Travailler plus vite pour travailler plus longtemps

Pour décider à quelle sauce la direction de l’AP-HP compte bouffer les RTT du personnel, elle invite les syndicats à la table des négociations. Vous voulez quoi, dit-elle en substance, des équipes de 7h30 ou 7h10, au lieu des 7h50 et 7h36 actuelles ? Et combien de salariés on mettrait en équipe de 10 heures ?… Plat de résistance saignant, à point ou bleu ? On commence par les urgences ou les services techniques ? La poire ou le fromage ? La carte des menus est ouverte. Pourvu d’arriver au bas de l’addition (ou plutôt de la soustraction) à la suppression progressive de toutes les RTT. Avec à la clé le petit chantage : à défaut d’un accord en fin de parlotte, et en l’absence de toute signature (et l’AP-HP compte bien trouver quelques syndicalistes du stylo), la direction décidera seule et appliquera. Signez, sinon ce sera pire.

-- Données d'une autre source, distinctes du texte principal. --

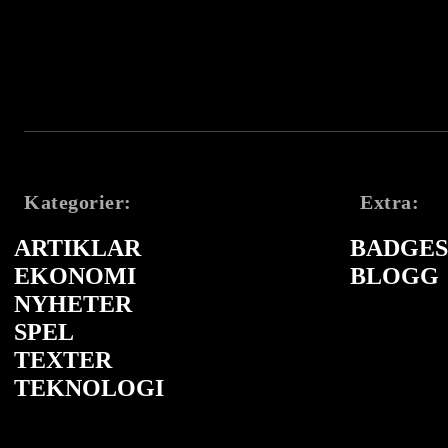
Kategorier:
Extra:
ARTIKLAR
BADGES 
EKONOMI
BLOGG
NYHETER
SPEL
TEXTER
TEKNOLOGI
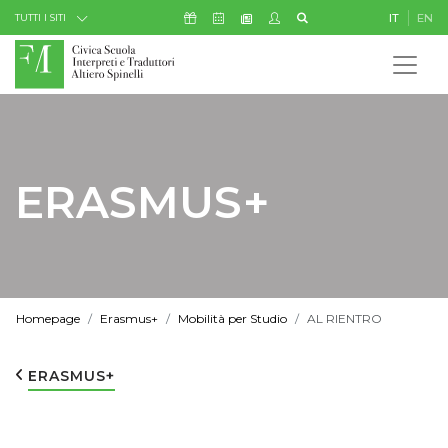
Skip to Content
Icona Sostienici
Icona Calendario Eventi
Icona My Civica
Icona Cerca
IT
EN
Icona Newsletter
TUTTI I SITI
ERASMUS+
Homepage
Erasmus+
Mobilità per Studio
AL RIENTRO
ERASMUS+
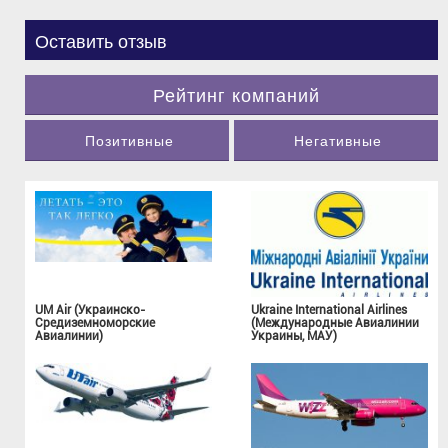
Оставить отзыв
Рейтинг компаний
Позитивные
Негативные
UM Air (Украинско-
Ukraine International Airlines
Средиземноморские
(Международные Авиалинии
Авиалинии)
Украины, МАУ)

Mais au-delà des détails d’application, le projet est, en clair, qu’il faudrait faire en 20 ou 30 minutes de moins le même travail qu’avant, et fatalement rester souvent au-delà de l’horaire officiel car il faut le temps de passer les consignes à l’équipe de relève. Et par dessus le marché, il y a la multiplication des équipes de jour de 10 heures d’affilée pour mieux coller aux horaires de la nouvelle « hospitalisation ambulatoire » instaurée par l’AP-HP pour faire des économies : on prend le patient le matin, on l’expédie chez lui le soir, là où auparavant on le gardait souvent au moins jusqu’au lendemain, le temps de faire des examens ou de mieux surveiller les suites d’une intervention.

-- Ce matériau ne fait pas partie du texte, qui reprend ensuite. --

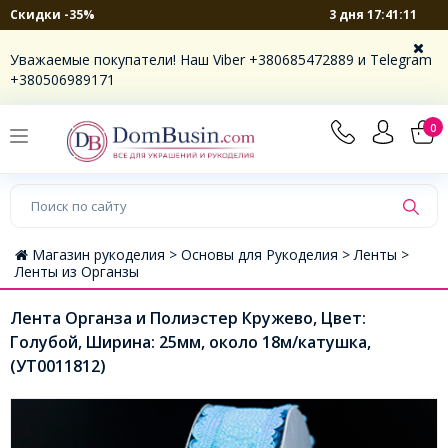
3 дня 17:41:11
Скидки -35%
Уважаемые покупатели! Наш Viber +380685472889 и Telegram
+380506989171
0
Магазин рукоделия >
Основы для Рукоделия >
Ленты >
Ленты из Органзы
Лента Органза и Полиэстер Кружево, Цвет:
Голубой, Ширина: 25мм, около 18м/катушка,
(УТ0011812)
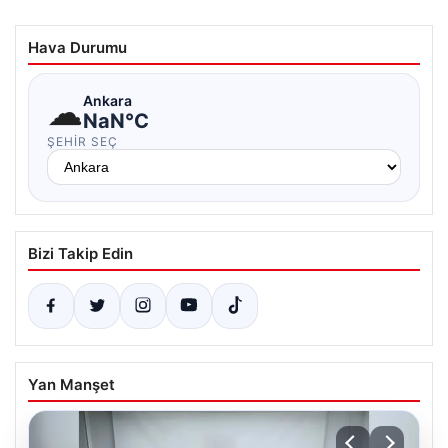
Hava Durumu
☁
Ankara
NaN°C
ŞEHIR SEÇ
Bizi Takip Edin
Yan Manşet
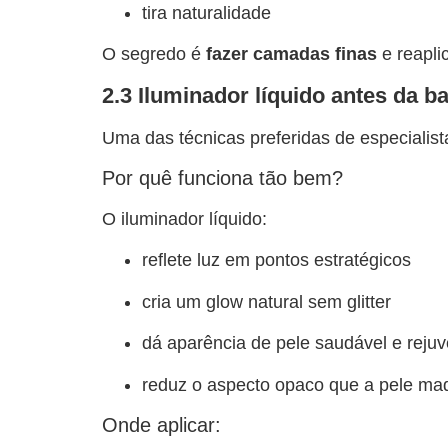
tira naturalidade
O segredo é
fazer camadas finas
e reapli
2.3 Iluminador líquido antes da b
Uma das técnicas preferidas de especialis
Por quê funciona tão bem?
O iluminador líquido:
reflete luz em pontos estratégicos
cria um glow natural sem glitter
dá aparência de pele saudável e reju
reduz o aspecto opaco que a pele ma
Onde aplicar:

Il n’y a rien à négocier dans tout cela, uniquement à s’opposer au projet.

Tous ensemble

La direction voudrait imposer une refonte des horaires qui donne un cadre général pour tous les établissements de l’AP-HP (alors qu’aujourd’hui le régime peut être différent d’un hôpital à l’autre), mais qui pourrait bien (diviser pour régner !) être différent suivant les types de services ou les catégories de personnels (soignants, agents ou ouvriers d’entretien). Quant à la mise en application dans les divers hôpitaux, elle pourrait bien ensuite être échelonnée selon un savant calendrier destiné à éviter une riposte commune. Tout comme La Poste échelonne ses « réorganisations » (ou suppressions d’emplois !) bureau par bureau.

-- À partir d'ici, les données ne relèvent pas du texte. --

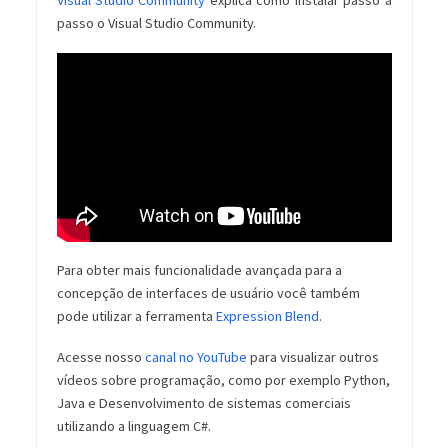
Visual Studio Community
explica como instalar passo a
passo o Visual Studio Community.
Para obter mais funcionalidade avançada para a
concepção de interfaces de usuário você também
pode utilizar a ferramenta
Expression Blend
.
Acesse nosso
canal no YouTube
para visualizar outros
vídeos sobre programação, como por exemplo Python,
Java e Desenvolvimento de sistemas comerciais
utilizando a linguagem C#.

Raison de plus pour réagir tout de suite. Des AG ont déjà eu lieu, dès la première annonce faite par Martin Hirsch, à Saint-Antoine, Tenon, René Muret et Robert Debré notamment. Notons au passage qu’à l’hôpital Saint-Antoine, le lundi 23 mars, c’étaient les ouvriers d’entretien qui s’étaient mis en grève contre la suppression de deux emplois annoncée par la direction à l’occasion d’un regroupement du secrétariat des services techniques sur quatre hôpitaux. Leur grève avait été l’occasion d’organiser une AG de tous les services, rassemblant 200 hospitaliers pour discuter des attaques de l’AP-HP. Si bien qu’en fin de semaine la direction reculait : elle regrouperait bien les secrétariats des services techniques mais accordait un poste de plus au lieu d’en supprimer deux. L’AP-HP est dans ses petits souliers : pas si facile de préparer une attaque qui peut regrouper tout le monde contre elle.

Les syndicats CGT, SUD et FO ont décidé d’organiser des assemblées générales le même jour, le 5 mai, dans tous les hôpitaux de l’AP-HP pour discuter des projets de la direction, de la politique d’austérité en général et de la riposte nécessaire. Il est question d’une première journée d’action pour le 21 mai. Mais il ne s’agit évidement pas seulement de prévoir des « dépôts de motion aux directions locales » ou d’appuyer les délégations syndicales dans les négociations proposées par l’AP-HP pour « réviser » l’accord sur les 35 heures. La meilleure défense est certainement l’attaque, tous les personnels réagissant au plus vite avant que la machinerie infernale des négociations isolées se mette en branle.